┌──

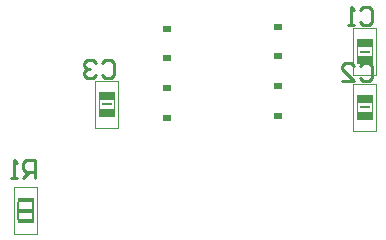
<source format=gbo>
%FSLAX24Y24*%
%MOIN*%
G70*
G01*
G75*
G04 Layer_Color=32896*
%ADD10C,0.0320*%
%ADD11R,0.0318X0.0079*%
%ADD12R,0.0476X0.0159*%
%ADD13C,0.0040*%
%ADD14C,0.0060*%
%ADD15R,0.0250X0.0240*%
%ADD16R,0.0575X0.0300*%
%ADD17R,0.0575X0.0295*%
%ADD18R,0.0560X0.0140*%
%ADD19C,0.0020*%
%ADD20O,0.1200X0.0600*%
%ADD21C,0.0591*%
%ADD22R,0.0591X0.0591*%
G04:AMPARAMS|DCode=23|XSize=66mil|YSize=66mil|CornerRadius=0mil|HoleSize=0mil|Usage=FLASHONLY|Rotation=270.000|XOffset=0mil|YOffset=0mil|HoleType=Round|Shape=Octagon|*
%AMOCTAGOND23*
4,1,8,-0.0165,-0.0330,0.0165,-0.0330,0.0330,-0.0165,0.0330,0.0165,0.0165,0.0330,-0.0165,0.0330,-0.0330,0.0165,-0.0330,-0.0165,-0.0165,-0.0330,0.0*
%
%ADD23OCTAGOND23*%

%ADD24R,0.0600X0.0520*%
%ADD25R,0.0630X0.0520*%
%ADD26C,0.0100*%
%ADD27C,0.0260*%
%ADD28C,0.0079*%
%ADD29C,0.0050*%
%ADD30C,0.0080*%
%ADD31R,0.2601X0.0240*%
%ADD32O,0.1280X0.0680*%
%ADD33C,0.0671*%
%ADD34R,0.0671X0.0671*%
G04:AMPARAMS|DCode=35|XSize=74mil|YSize=74mil|CornerRadius=0mil|HoleSize=0mil|Usage=FLASHONLY|Rotation=270.000|XOffset=0mil|YOffset=0mil|HoleType=Round|Shape=Octagon|*
%AMOCTAGOND35*
4,1,8,-0.0185,-0.0370,0.0185,-0.0370,0.0370,-0.0185,0.0370,0.0185,0.0185,0.0370,-0.0185,0.0370,-0.0370,0.0185,-0.0370,-0.0185,-0.0185,-0.0370,0.0*
%
%ADD35OCTAGOND35*%

%ADD36R,0.0680X0.0600*%
%ADD37R,0.0710X0.0600*%
D11*
X549Y4800D02*
D03*
X9149Y4700D02*
D03*
Y6550D02*
D03*
D12*
X-2148Y1251D02*
D03*
D13*
X810Y4650D02*
Y4940D01*
X290Y4650D02*
Y4950D01*
X9410Y4550D02*
Y4840D01*
X8890Y4550D02*
Y4850D01*
X9410Y6400D02*
Y6690D01*
X8890Y6400D02*
Y6700D01*
D14*
X-2400Y970D02*
Y1530D01*
X-1900Y970D02*
Y1530D01*
D15*
X6264Y4420D02*
D03*
Y5400D02*
D03*
Y6394D02*
D03*
Y7374D02*
D03*
X2575Y7306D02*
D03*
Y6326D02*
D03*
Y5333D02*
D03*
Y4353D02*
D03*
D16*
X547Y4510D02*
D03*
X9147Y4410D02*
D03*
Y6260D02*
D03*
D17*
X547Y5082D02*
D03*
X9147Y4982D02*
D03*
Y6832D02*
D03*
D18*
X-2150Y1590D02*
D03*
Y910D02*
D03*
D19*
X160Y4020D02*
X937D01*
X160Y5577D02*
X937D01*
Y4020D02*
Y5577D01*
X160Y4020D02*
Y5577D01*
X8760Y3920D02*
X9537D01*
X8760Y5477D02*
X9537D01*
Y3920D02*
Y5477D01*
X8760Y3920D02*
Y5477D01*
Y5770D02*
X9537D01*
X8760Y7327D02*
X9537D01*
Y5770D02*
Y7327D01*
X8760Y5770D02*
Y7327D01*
X-2537Y2030D02*
X-1760D01*
X-2537Y473D02*
X-1760D01*
X-2537D02*
Y2030D01*
X-1760Y473D02*
Y2030D01*
D26*
X-1850Y2336D02*
Y2936D01*
X-2150D01*
X-2250Y2836D01*
Y2636D01*
X-2150Y2536D01*
X-1850D01*
X-2050D02*
X-2250Y2336D01*
X-2450D02*
X-2650D01*
X-2550D01*
Y2936D01*
X-2450Y2836D01*
X380Y6170D02*
X480Y6270D01*
X680D01*
X780Y6170D01*
Y5770D01*
X680Y5670D01*
X480D01*
X380Y5770D01*
X180Y6170D02*
X80Y6270D01*
X-120D01*
X-220Y6170D01*
Y6070D01*
X-120Y5970D01*
X-20D01*
X-120D01*
X-220Y5870D01*
Y5770D01*
X-120Y5670D01*
X80D01*
X180Y5770D01*
X8980Y6075D02*
X9080Y6175D01*
X9280D01*
X9380Y6075D01*
Y5675D01*
X9280Y5575D01*
X9080D01*
X8980Y5675D01*
X8380Y5575D02*
X8780D01*
X8380Y5975D01*
Y6075D01*
X8480Y6175D01*
X8680D01*
X8780Y6075D01*
X8980Y7925D02*
X9080Y8025D01*
X9280D01*
X9380Y7925D01*
Y7525D01*
X9280Y7425D01*
X9080D01*
X8980Y7525D01*
X8780Y7425D02*
X8580D01*
X8680D01*
Y8025D01*
X8780Y7925D01*
M02*

</source>
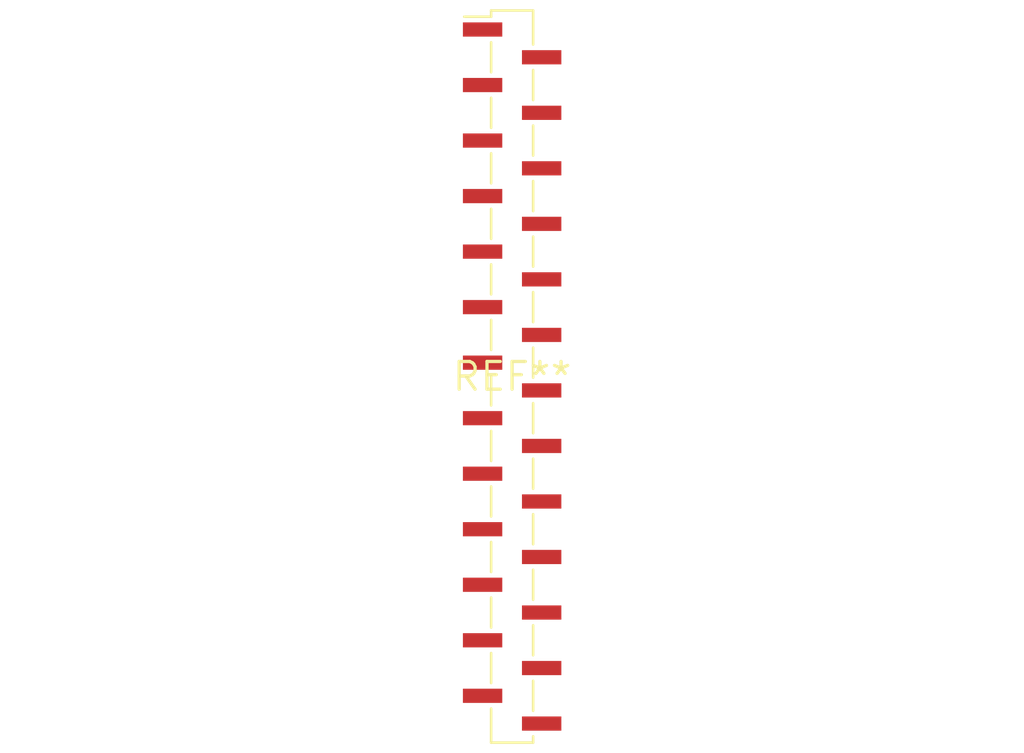
<source format=kicad_pcb>
(kicad_pcb (version 20240108) (generator pcbnew)

  (general
    (thickness 1.6)
  )

  (paper "A4")
  (layers
    (0 "F.Cu" signal)
    (31 "B.Cu" signal)
    (32 "B.Adhes" user "B.Adhesive")
    (33 "F.Adhes" user "F.Adhesive")
    (34 "B.Paste" user)
    (35 "F.Paste" user)
    (36 "B.SilkS" user "B.Silkscreen")
    (37 "F.SilkS" user "F.Silkscreen")
    (38 "B.Mask" user)
    (39 "F.Mask" user)
    (40 "Dwgs.User" user "User.Drawings")
    (41 "Cmts.User" user "User.Comments")
    (42 "Eco1.User" user "User.Eco1")
    (43 "Eco2.User" user "User.Eco2")
    (44 "Edge.Cuts" user)
    (45 "Margin" user)
    (46 "B.CrtYd" user "B.Courtyard")
    (47 "F.CrtYd" user "F.Courtyard")
    (48 "B.Fab" user)
    (49 "F.Fab" user)
    (50 "User.1" user)
    (51 "User.2" user)
    (52 "User.3" user)
    (53 "User.4" user)
    (54 "User.5" user)
    (55 "User.6" user)
    (56 "User.7" user)
    (57 "User.8" user)
    (58 "User.9" user)
  )

  (setup
    (pad_to_mask_clearance 0)
    (pcbplotparams
      (layerselection 0x00010fc_ffffffff)
      (plot_on_all_layers_selection 0x0000000_00000000)
      (disableapertmacros false)
      (usegerberextensions false)
      (usegerberattributes false)
      (usegerberadvancedattributes false)
      (creategerberjobfile false)
      (dashed_line_dash_ratio 12.000000)
      (dashed_line_gap_ratio 3.000000)
      (svgprecision 4)
      (plotframeref false)
      (viasonmask false)
      (mode 1)
      (useauxorigin false)
      (hpglpennumber 1)
      (hpglpenspeed 20)
      (hpglpendiameter 15.000000)
      (dxfpolygonmode false)
      (dxfimperialunits false)
      (dxfusepcbnewfont false)
      (psnegative false)
      (psa4output false)
      (plotreference false)
      (plotvalue false)
      (plotinvisibletext false)
      (sketchpadsonfab false)
      (subtractmaskfromsilk false)
      (outputformat 1)
      (mirror false)
      (drillshape 1)
      (scaleselection 1)
      (outputdirectory "")
    )
  )

  (net 0 "")

  (footprint "PinSocket_1x26_P1.27mm_Vertical_SMD_Pin1Left" (layer "F.Cu") (at 0 0))

)

</source>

└──

Pictures must be left out when the records are transcribed exactly.

<source format=gbo>
%FSLAX24Y24*%
%MOIN*%
G70*
G01*
G75*
G04 Layer_Color=32896*
%ADD10C,0.0320*%
%ADD11R,0.0318X0.0079*%
%ADD12R,0.0476X0.0159*%
%ADD13C,0.0040*%
%ADD14C,0.0060*%
%ADD15R,0.0250X0.0240*%
%ADD16R,0.0575X0.0300*%
%ADD17R,0.0575X0.0295*%
%ADD18R,0.0560X0.0140*%
%ADD19C,0.0020*%
%ADD20O,0.1200X0.0600*%
%ADD21C,0.0591*%
%ADD22R,0.0591X0.0591*%
G04:AMPARAMS|DCode=23|XSize=66mil|YSize=66mil|CornerRadius=0mil|HoleSize=0mil|Usage=FLASHONLY|Rotation=270.000|XOffset=0mil|YOffset=0mil|HoleType=Round|Shape=Octagon|*
%AMOCTAGOND23*
4,1,8,-0.0165,-0.0330,0.0165,-0.0330,0.0330,-0.0165,0.0330,0.0165,0.0165,0.0330,-0.0165,0.0330,-0.0330,0.0165,-0.0330,-0.0165,-0.0165,-0.0330,0.0*
%
%ADD23OCTAGOND23*%

%ADD24R,0.0600X0.0520*%
%ADD25R,0.0630X0.0520*%
%ADD26C,0.0100*%
%ADD27C,0.0260*%
%ADD28C,0.0079*%
%ADD29C,0.0050*%
%ADD30C,0.0080*%
%ADD31R,0.2601X0.0240*%
%ADD32O,0.1280X0.0680*%
%ADD33C,0.0671*%
%ADD34R,0.0671X0.0671*%
G04:AMPARAMS|DCode=35|XSize=74mil|YSize=74mil|CornerRadius=0mil|HoleSize=0mil|Usage=FLASHONLY|Rotation=270.000|XOffset=0mil|YOffset=0mil|HoleType=Round|Shape=Octagon|*
%AMOCTAGOND35*
4,1,8,-0.0185,-0.0370,0.0185,-0.0370,0.0370,-0.0185,0.0370,0.0185,0.0185,0.0370,-0.0185,0.0370,-0.0370,0.0185,-0.0370,-0.0185,-0.0185,-0.0370,0.0*
%
%ADD35OCTAGOND35*%

%ADD36R,0.0680X0.0600*%
%ADD37R,0.0710X0.0600*%
D11*
X549Y4800D02*
D03*
X9149Y4700D02*
D03*
Y6550D02*
D03*
D12*
X-2148Y1251D02*
D03*
D13*
X810Y4650D02*
Y4940D01*
X290Y4650D02*
Y4950D01*
X9410Y4550D02*
Y4840D01*
X8890Y4550D02*
Y4850D01*
X9410Y6400D02*
Y6690D01*
X8890Y6400D02*
Y6700D01*
D14*
X-2400Y970D02*
Y1530D01*
X-1900Y970D02*
Y1530D01*
D15*
X6264Y4420D02*
D03*
Y5400D02*
D03*
Y6394D02*
D03*
Y7374D02*
D03*
X2575Y7306D02*
D03*
Y6326D02*
D03*
Y5333D02*
D03*
Y4353D02*
D03*
D16*
X547Y4510D02*
D03*
X9147Y4410D02*
D03*
Y6260D02*
D03*
D17*
X547Y5082D02*
D03*
X9147Y4982D02*
D03*
Y6832D02*
D03*
D18*
X-2150Y1590D02*
D03*
Y910D02*
D03*
D19*
X160Y4020D02*
X937D01*
X160Y5577D02*
X937D01*
Y4020D02*
Y5577D01*
X160Y4020D02*
Y5577D01*
X8760Y3920D02*
X9537D01*
X8760Y5477D02*
X9537D01*
Y3920D02*
Y5477D01*
X8760Y3920D02*
Y5477D01*
Y5770D02*
X9537D01*
X8760Y7327D02*
X9537D01*
Y5770D02*
Y7327D01*
X8760Y5770D02*
Y7327D01*
X-2537Y2030D02*
X-1760D01*
X-2537Y473D02*
X-1760D01*
X-2537D02*
Y2030D01*
X-1760Y473D02*
Y2030D01*
D26*
X-1850Y2336D02*
Y2936D01*
X-2150D01*
X-2250Y2836D01*
Y2636D01*
X-2150Y2536D01*
X-1850D01*
X-2050D02*
X-2250Y2336D01*
X-2450D02*
X-2650D01*
X-2550D01*
Y2936D01*
X-2450Y2836D01*
X380Y6170D02*
X480Y6270D01*
X680D01*
X780Y6170D01*
Y5770D01*
X680Y5670D01*
X480D01*
X380Y5770D01*
X180Y6170D02*
X80Y6270D01*
X-120D01*
X-220Y6170D01*
Y6070D01*
X-120Y5970D01*
X-20D01*
X-120D01*
X-220Y5870D01*
Y5770D01*
X-120Y5670D01*
X80D01*
X180Y5770D01*
X8980Y6075D02*
X9080Y6175D01*
X9280D01*
X9380Y6075D01*
Y5675D01*
X9280Y5575D01*
X9080D01*
X8980Y5675D01*
X8380Y5575D02*
X8780D01*
X8380Y5975D01*
Y6075D01*
X8480Y6175D01*
X8680D01*
X8780Y6075D01*
X8980Y7925D02*
X9080Y8025D01*
X9280D01*
X9380Y7925D01*
Y7525D01*
X9280Y7425D01*
X9080D01*
X8980Y7525D01*
X8780Y7425D02*
X8580D01*
X8680D01*
Y8025D01*
X8780Y7925D01*
M02*

</source>
<source format=kicad_pcb>
(kicad_pcb (version 20240108) (generator pcbnew)

  (general
    (thickness 1.6)
  )

  (paper "A4")
  (layers
    (0 "F.Cu" signal)
    (31 "B.Cu" signal)
    (32 "B.Adhes" user "B.Adhesive")
    (33 "F.Adhes" user "F.Adhesive")
    (34 "B.Paste" user)
    (35 "F.Paste" user)
    (36 "B.SilkS" user "B.Silkscreen")
    (37 "F.SilkS" user "F.Silkscreen")
    (38 "B.Mask" user)
    (39 "F.Mask" user)
    (40 "Dwgs.User" user "User.Drawings")
    (41 "Cmts.User" user "User.Comments")
    (42 "Eco1.User" user "User.Eco1")
    (43 "Eco2.User" user "User.Eco2")
    (44 "Edge.Cuts" user)
    (45 "Margin" user)
    (46 "B.CrtYd" user "B.Courtyard")
    (47 "F.CrtYd" user "F.Courtyard")
    (48 "B.Fab" user)
    (49 "F.Fab" user)
    (50 "User.1" user)
    (51 "User.2" user)
    (52 "User.3" user)
    (53 "User.4" user)
    (54 "User.5" user)
    (55 "User.6" user)
    (56 "User.7" user)
    (57 "User.8" user)
    (58 "User.9" user)
  )

  (setup
    (pad_to_mask_clearance 0)
    (pcbplotparams
      (layerselection 0x00010fc_ffffffff)
      (plot_on_all_layers_selection 0x0000000_00000000)
      (disableapertmacros false)
      (usegerberextensions false)
      (usegerberattributes false)
      (usegerberadvancedattributes false)
      (creategerberjobfile false)
      (dashed_line_dash_ratio 12.000000)
      (dashed_line_gap_ratio 3.000000)
      (svgprecision 4)
      (plotframeref false)
      (viasonmask false)
      (mode 1)
      (useauxorigin false)
      (hpglpennumber 1)
      (hpglpenspeed 20)
      (hpglpendiameter 15.000000)
      (dxfpolygonmode false)
      (dxfimperialunits false)
      (dxfusepcbnewfont false)
      (psnegative false)
      (psa4output false)
      (plotreference false)
      (plotvalue false)
      (plotinvisibletext false)
      (sketchpadsonfab false)
      (subtractmaskfromsilk false)
      (outputformat 1)
      (mirror false)
      (drillshape 1)
      (scaleselection 1)
      (outputdirectory "")
    )
  )

  (net 0 "")

  (footprint "PinSocket_1x26_P1.27mm_Vertical_SMD_Pin1Left" (layer "F.Cu") (at 0 0))

)

</source>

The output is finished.